» Exercise task A: In the piece on sports fandom, for which high school did Andy Kelly play football?

» Supplied passage:

━━━━━━━━━━━━━━━━━━━━

Finding Peace With Sports Fandom

While the Toronto Blue Jays sit on the brink of imminent internal implosion and the Virginia Tech Hokies have finished a trip to Syracuse where they found a way to show their true colors – I wonder about the nature of fandom.

For some, these two events would drive fans to question the managers, players or refs. Others may  wonder what could have happened at a different moment in the game had “this play” occured.

I’m sure that some die hard fans watched and screamed at their televisions and possibly even threw things whenever they got the chance.

Not me.

Not recently anyway – the last thing I threw was my hockey stick.  To be fair, it wasn’t my hockey stick’s fault but it took the brunt of my frustration.

It was either the stick or something else.

Looking back, I should have picked the “something else.”

I wonder about the children who sports market to.  The mascots dance and look for kids at games.  Teams use cutesy graphics and shirts to get kids to wear their logos.  Once they get kids in the games they are hooked.

Kids watch these games and become “fans” of these teams.  I recall crying over the University of Tennessee Volunteers losing to Alabama in football and think about what led me to become a UT football fan.

Was it the team?  I didn’t know anything about the coach.  I didn’t know the players.

Was it the history of the University?  Of course not.  I had no idea about anything to do with it.  I didn’t have any connections to anyone involved with the University.

Was it the mascot?  Smokey is a Bluetick Coonhound.  I grew up with cats, birds and a hermit crab that I killed when I forgot to water it.  I didn’t think about the fact he needed water so I left it for a couple of weeks and it curled up in its shell and died.  Oops.

But Smokey was real, there was a real coonhound on the sidelines.  It was Smokey VI when I was growing up.  There was a Smokey caricature that could be found in different places that attracted kids.

Was it the winning?  I’m not sure.  That team didn’t really win much as the crying under the desk attests to.

Maybe it was part tradition (the team running out through the giant T that the Pride of the Southland band formed at the start of the game), Smokey and some kind of need to be a part of something.  I needed to be a part of the Volunteer Army – I didn’t know anyone with a boat who could get me into the Volunteer Navy.

There was the tradition of Tennessee high school football that seemed to flow into it as well.  Andy Kelly played high school football for Rhea County High School and I can remember going to see him play on the other side of Chattanooga – which I’m pretty sure was at Red Bank High School.

The kid was an All American and went to Tennessee – and a friend of the family knew him. So maybe I did have a connection?  Maybe that was part of the lure?  I’m not sure.  I just remember taking what seemed like a long bus ride and being out in the cold Eastern Tennessee night air.

As I grew older and moved away, my loyalties shifted just a bit because of my closeness to Virginia Tech.  However, my Tennessee roots are always there and at times I wonder if they are still there.

(My Mississippi roots don’t seem to run very deep – sometimes I think that’s probably a good thing but every state seems to have its fair share of problems)

In fact, my college choices were VT and UT with an invitation from the Pride of the Southland band to try out.

I’ve never said anything about that invitation but that weighed heavy on me.  I went back and forth on that.  I thought a lot about how much that band means to the people of Tennessee and the University as one of the oldest marching bands in the country.  Both schools knew I was involved in color guard but UT cared enough to invite me to the Pride of the Southland band.

━━━━━━━━━━━━━━━━━━━━

» Materials provided:

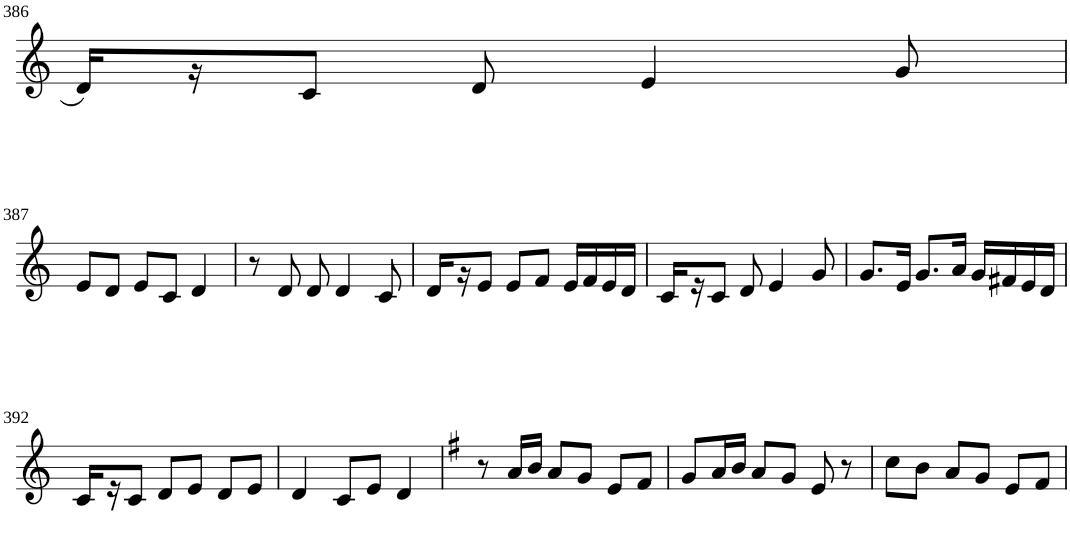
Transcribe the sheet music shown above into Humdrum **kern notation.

**kern
*part1
*staff1
*I"Violin
!!LO:PB:g=z
*clefG2
*k[]
*C:
*M3/4
=386
16d/LL
16r
8c/J
8d/
4e/
8g/
!!LO:LB:g=z
=387
8e/L
8d/J
8e/L
8c/J
4d/
=388
8r
8d/
8d/
4d/
8c/
=389
16d/LL
16r
8e/J
8e/L
8f/J
16e/LL
16f/
16e/
16d/JJ
=390
16c/LL
16r
8c/J
8d/
4e/
8g/
=391
8.g/L
16e/Jk
8.g/L
16a/Jk
16g/LL
16f#X/
16e/
16d/JJ
!!LO:LB:g=z
=392
16c/LL
16r
8c/J
8d/L
8e/J
8d/L
8e/J
=393
4d/
8c/L
8e/J
4d/
=394
*k[f#]
*G:
8r
16a/LL
16b/JJ
8a/L
8g/J
8e/L
8f#/J
=395
8g/L
16a/L
16b/JJ
8a/L
8g/J
8e/
8r
=396
8cc\L
8b\J
8a/L
8g/J
8e/L
8f#/J
=
*-
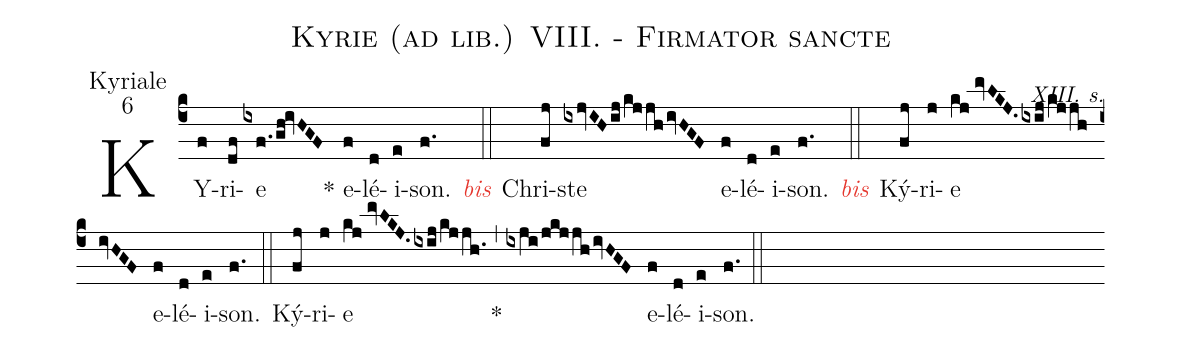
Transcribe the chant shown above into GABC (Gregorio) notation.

name:Kyrie (ad lib.) VIII. - Firmator sancte;
office-part:Kyriale;
mode:6;
commentary:XIII. s.;
%%
(c4) KY(f)ri(df)e(ixf./gh!ivHGF) () * e(f)lé(d)i(e)son.(f.) <i><c>bis</c></i>(::)
Chri(fj)ste(ixjvIHij/kjjhivHGF) e(f)lé(d)i(e)son.(f.) <i><c>bis</c></i>(::)
Ký(fj)ri(j)e(kj//mvLKJ.ixij/kjjhivHGF) e(f)lé(d)i(e)son.(f.) (::)
Ký(fj)ri(j)e(kj//mvLKJ.ixij/kjjh.) <clear>*(,) (ixji/jkjjhivHGF) e(f)lé(d)i(e)son.(f.) (::)
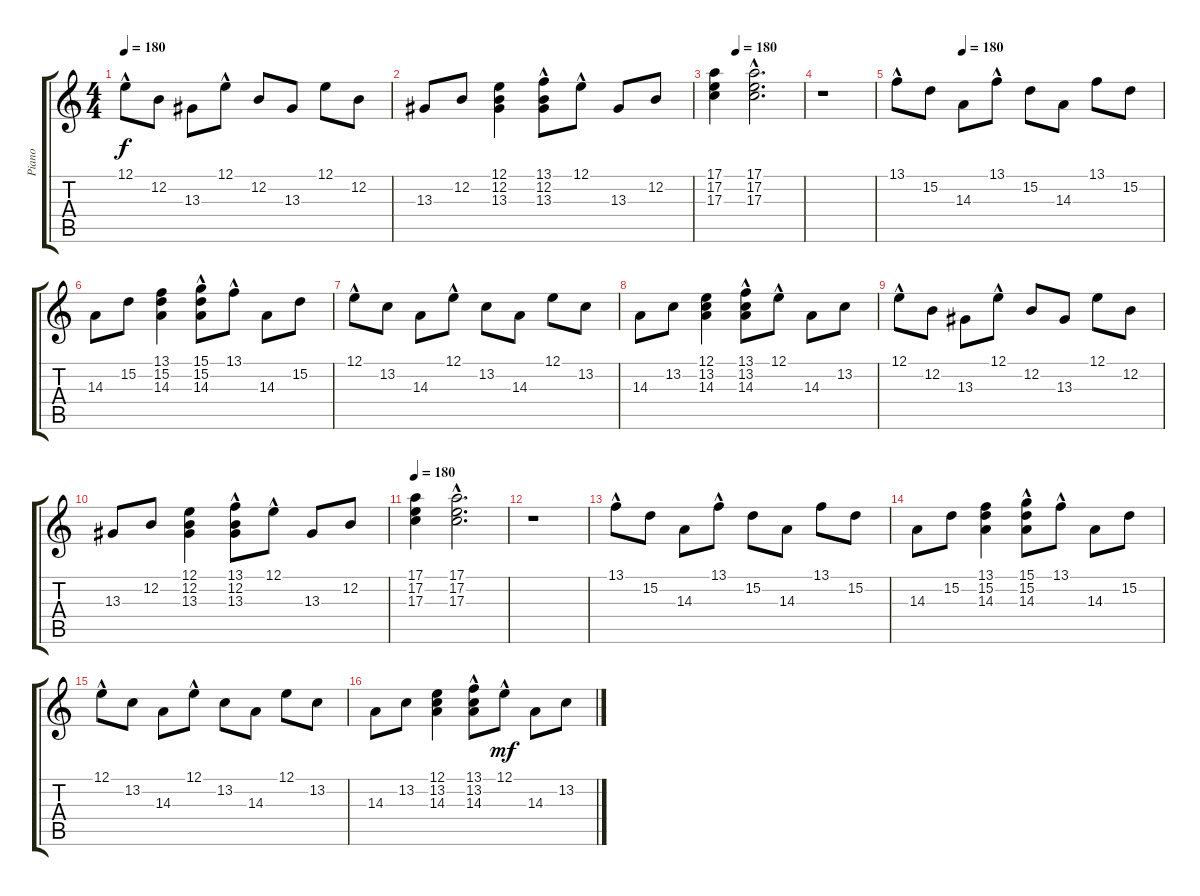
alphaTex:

\track ("Piano" "Piano") {instrument acousticgrandpiano}
\staff {score tabs}
\tuning (E4 B3 G3 D3 A2 E2) {hide}
\ts (4 4)
\tempo 180
\clef g2
\ks c
12.1{hac}.8{dy f} 12.2.8 13.3.8 12.1{hac}.8 12.2.8 13.3.8 12.1.8 12.2.8 |
13.3.8 12.2.8 (12.1 12.2 13.3).4 (13.1 12.2{hac} 13.3).8 12.1{hac}.8 13.3.8 12.2.8 |
\tempo (180 0.25)
(17.1 17.2 17.3).4 (17.1{hac} 17.2{hac} 17.3{hac}).2{d} |
r.1 |
\tempo (180 0.25)
13.1{hac}.8 15.2.8 14.3.8 13.1{hac}.8 15.2.8 14.3.8 13.1.8 15.2.8 |
14.3.8 15.2.8 (13.1 15.2 14.3).4 (15.1 15.2{hac} 14.3).8 13.1{hac}.8 14.3.8 15.2.8 |
12.1{hac}.8 13.2.8 14.3.8 12.1{hac}.8 13.2.8 14.3.8 12.1.8 13.2.8 |
14.3.8 13.2.8 (12.1 13.2 14.3).4 (13.1 13.2{hac} 14.3).8 12.1{hac}.8 14.3.8 13.2.8 |
12.1{hac}.8 12.2.8 13.3.8 12.1{hac}.8 12.2.8 13.3.8 12.1.8 12.2.8 |
13.3.8 12.2.8 (12.1 12.2 13.3).4 (13.1 12.2{hac} 13.3).8 12.1{hac}.8 13.3.8 12.2.8 |
\tempo 180
(17.1 17.2 17.3).4 (17.1{hac} 17.2{hac} 17.3{hac}).2{d} |
r.1 |
13.1{hac}.8 15.2.8 14.3.8 13.1{hac}.8 15.2.8 14.3.8 13.1.8 15.2.8 |
14.3.8 15.2.8 (13.1 15.2 14.3).4 (15.1 15.2{hac} 14.3).8 13.1{hac}.8 14.3.8 15.2.8 |
12.1{hac}.8 13.2.8 14.3.8 12.1{hac}.8 13.2.8 14.3.8 12.1.8 13.2.8 |
14.3.8 13.2.8 (12.1 13.2 14.3).4 (13.1 13.2{hac} 14.3).8 12.1{hac}.8{dy mf} 14.3.8 13.2.8
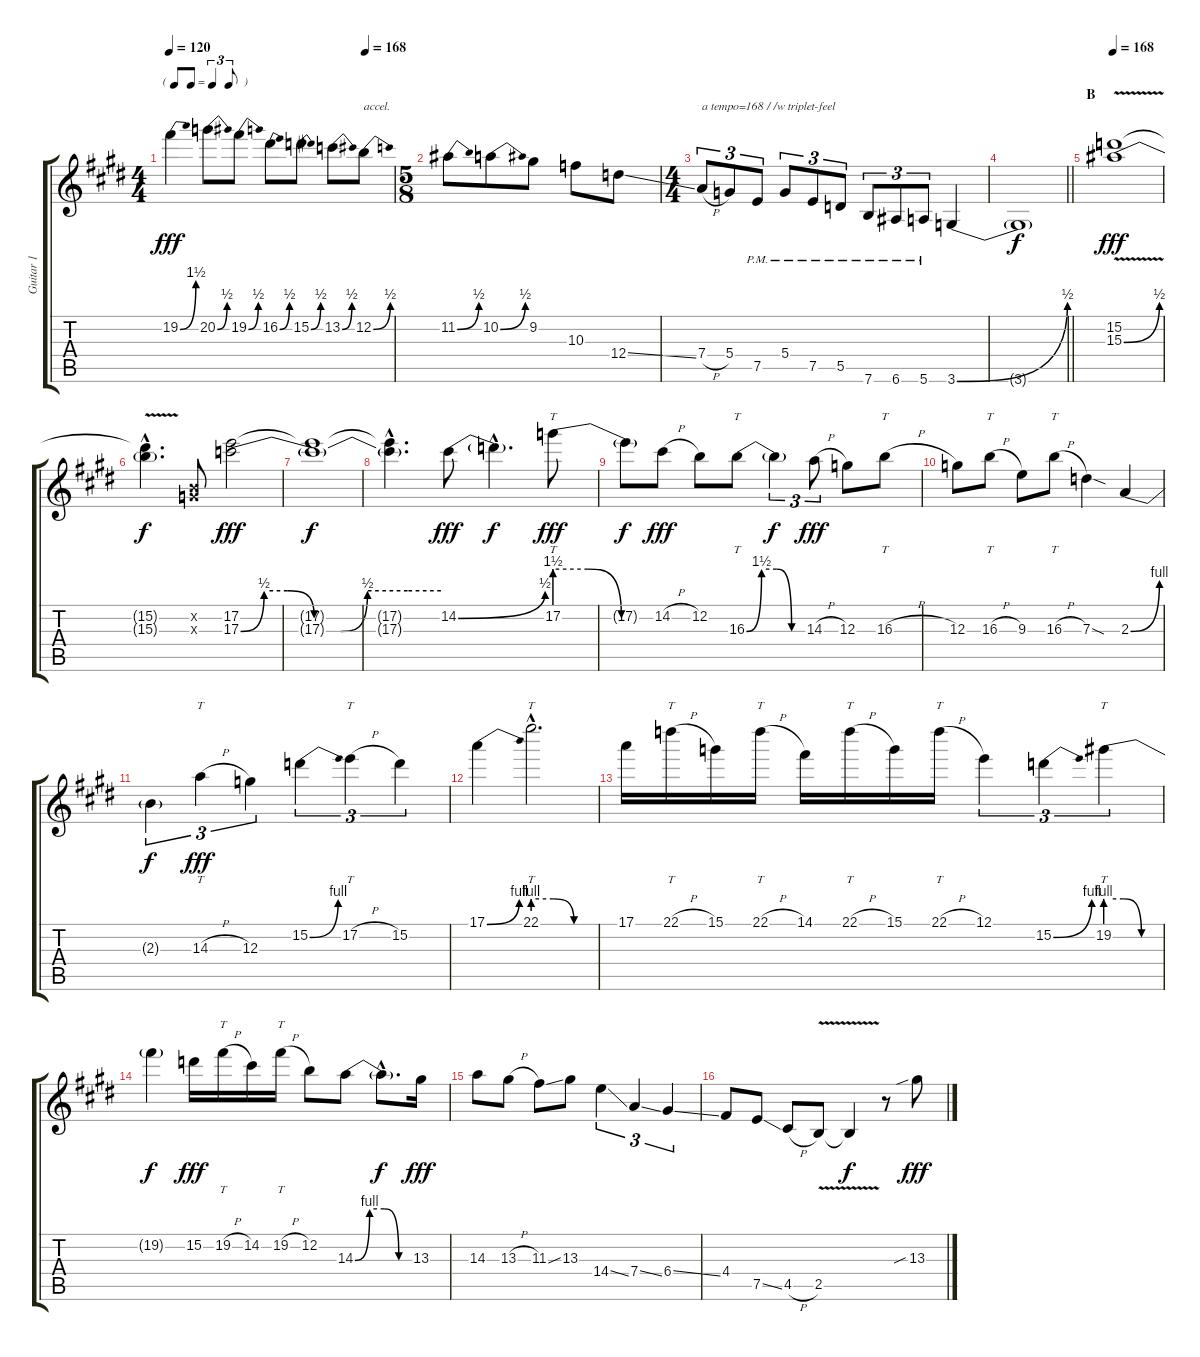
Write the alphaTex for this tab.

\track ("Guitar 1" "Guitar 1") {instrument distortionguitar}
\staff {score tabs}
\tuning (E4 B3 G3 D3 A2 E2) {hide}
\ts (4 4)
\tf triplet8th
\tempo 120
\tempo (168 0.875)
\clef g2
\ks e
19.2{be (bend 0 0 60 6)}.4{dy fff} 20.2{be (bend 0 0 60 2)}.8 19.2{be (bend 0 0 60 2)}.8 16.2{be (bend 0 0 60 2)}.8 15.2{be (bend 0 0 60 2)}.8 13.2{be (bend 0 0 60 2)}.8 12.2{be (bend 0 0 60 2)}.8{txt "accel."} |
\ts (5 8)
11.2{be (bend 0 0 60 2)}.8 10.2{be (bend 0 0 60 2)}.8 9.2.8 10.3.8 12.4{ss}.8 |
\ts (4 4)
7.4{h}.8{tu (3 2) txt "a tempo=168 / /w triplet-feel"} 5.4.8{tu (3 2)} 7.5{pm}.8{tu (3 2)} 5.4{pm}.8{tu (3 2)} 7.5{pm}.8{tu (3 2)} 5.5{pm}.8{tu (3 2)} 7.6{pm}.8{tu (3 2)} 6.6{pm}.8{tu (3 2)} 5.6{pm}.8{tu (3 2)} 3.6{be (bend 0 0 60 2)}.4 |
\barLineRight lightlight
3.6{t}.1{dy f} |
\section ("" "B")
\tempo 168
(15.2 15.3{be (bend 0 0 60 2) v}).1{dy fff} |
(15.2{hac t} 15.3{hac t}).4{d dy f} (0.2{x} 0.3{x}).8 (17.2 17.3{be (custom 0 0 7 2 14 2 22 0 30 0 38 2 50 2 60 2)}).2{dy fff} |
(17.2{t} 17.3{t}).1{dy f} |
(17.2{hac t} 17.3{hac t}).4{d} 14.2{be (bend 0 0 60 2)}.8{dy fff} 14.2{hac t}.4{d dy f} 17.2{be (custom 0 6 20 6 40 0 60 0)}.8{tt dy fff} |
17.2{t}.8{dy f} 14.2{h}.8{dy fff} 12.2.8 16.3{be (custom 0 0 15 6 30 6 45 0 60 0)}.8{tt} 16.3{t}.4{tu (3 2) dy f} 14.3{h}.8{tu (3 2) dy fff} 12.3.8 16.3{h}.8{tt} |
12.3.8 16.3{h}.8{tt} 9.3.8 16.3{h}.8{tt} 7.3{sod}.4 2.3{be (bend 0 0 60 4)}.4 |
2.3{t}.4{tu (3 2) dy f} 14.3{h}.4{tt tu (3 2) dy fff} 12.3.4{tu (3 2)} 15.2{be (bend 0 0 60 4)}.4{tu (3 2)} 17.2{h}.4{tt tu (3 2)} 15.2.4{tu (3 2)} |
17.1{be (bend 0 0 60 4)}.4 22.1{be (custom 0 4 20 4 40 0 60 0) hac}.2{tt d} |
17.1.16 22.1{h}.16{tt} 15.1.16 22.1{h}.16{tt} 14.1.16 22.1{h}.16{tt} 15.1.16 22.1{h}.16{tt} 12.1.4{tu (3 2)} 15.2{be (bend 0 0 60 4)}.4{tu (3 2)} 19.2{be (custom 0 4 20 4 40 0 60 0)}.4{tt tu (3 2)} |
19.2{t}.4{dy f} 15.2.16{dy fff} 19.2{h}.16{tt} 14.2.16 19.2{h}.16{tt} 12.2.8 14.3{be (custom 0 0 15 4 30 4 45 0 60 0)}.8 14.3{hac t}.8{d dy f} 13.3.16{dy fff} |
14.3.8 13.3{h}.8 11.3{ss}.8 13.3.8 14.4{ss}.4{tu (3 2)} 7.4{ss}.4{tu (3 2)} 6.4{ss}.4{tu (3 2)} |
4.4.8 7.5{ss}.8 4.5{h}.8 2.5{v}.8 2.5{t}.4{dy f} r.8 13.3{sib}.8{dy fff}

━━━━━━━━━━━━━━━━━━━━

» Exercise task B: Return the stretch of the entries from their start through the line containing "Transcribe the chant", both ends included, without the pictures.

» Problem solution A: Rhea County High School

» Problem solution B:
Transcribe the sheet music shown above into Humdrum **kern notation.

**kern
*part1
*staff1
*I"Violin
!!LO:PB:g=z
*clefG2
*k[]
*C:
*M3/4
=386
16d/LL
16r
8c/J
8d/
4e/
8g/
!!LO:LB:g=z
=387
8e/L
8d/J
8e/L
8c/J
4d/
=388
8r
8d/
8d/
4d/
8c/
=389
16d/LL
16r
8e/J
8e/L
8f/J
16e/LL
16f/
16e/
16d/JJ
=390
16c/LL
16r
8c/J
8d/
4e/
8g/
=391
8.g/L
16e/Jk
8.g/L
16a/Jk
16g/LL
16f#X/
16e/
16d/JJ
!!LO:LB:g=z
=392
16c/LL
16r
8c/J
8d/L
8e/J
8d/L
8e/J
=393
4d/
8c/L
8e/J
4d/
=394
*k[f#]
*G:
8r
16a/LL
16b/JJ
8a/L
8g/J
8e/L
8f#/J
=395
8g/L
16a/L
16b/JJ
8a/L
8g/J
8e/
8r
=396
8cc\L
8b\J
8a/L
8g/J
8e/L
8f#/J
=
*-
Transcribe the chant shown above into GABC (Gregorio) notation.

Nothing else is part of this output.